**** RECORDS SHOWN ****
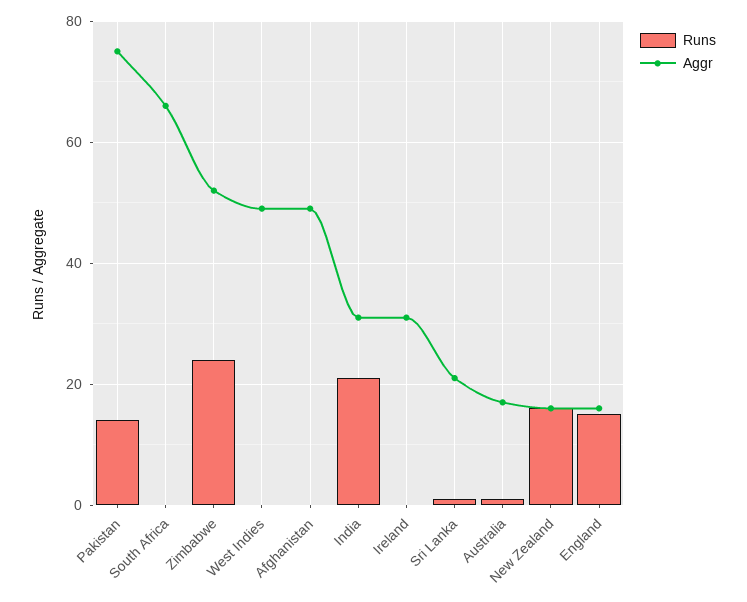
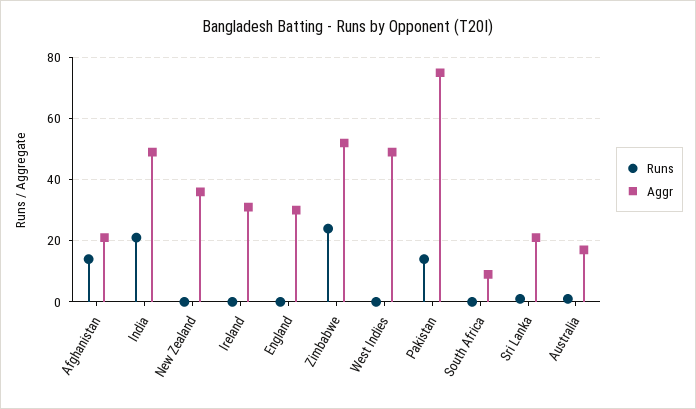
Aggr, South Africa: 65 -> 10
Runs, Afghanistan: 0 -> 15
Aggr, Afghanistan: 50 -> 20
Aggr, India: 30 -> 50
Runs, New Zealand: 15 -> 0
Aggr, New Zealand: 15 -> 35
Runs, England: 15 -> 0
Aggr, England: 15 -> 30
****
-- DIRECTIONS --
Nothing but the exact text of the records should appear in your answer, with no pictures. Please write it out.

-- OUTPUT FOR THIS TASK --
Aggr, South Africa: 65 -> 10
Runs, Afghanistan: 0 -> 15
Aggr, Afghanistan: 50 -> 20
Aggr, India: 30 -> 50
Runs, New Zealand: 15 -> 0
Aggr, New Zealand: 15 -> 35
Runs, England: 15 -> 0
Aggr, England: 15 -> 30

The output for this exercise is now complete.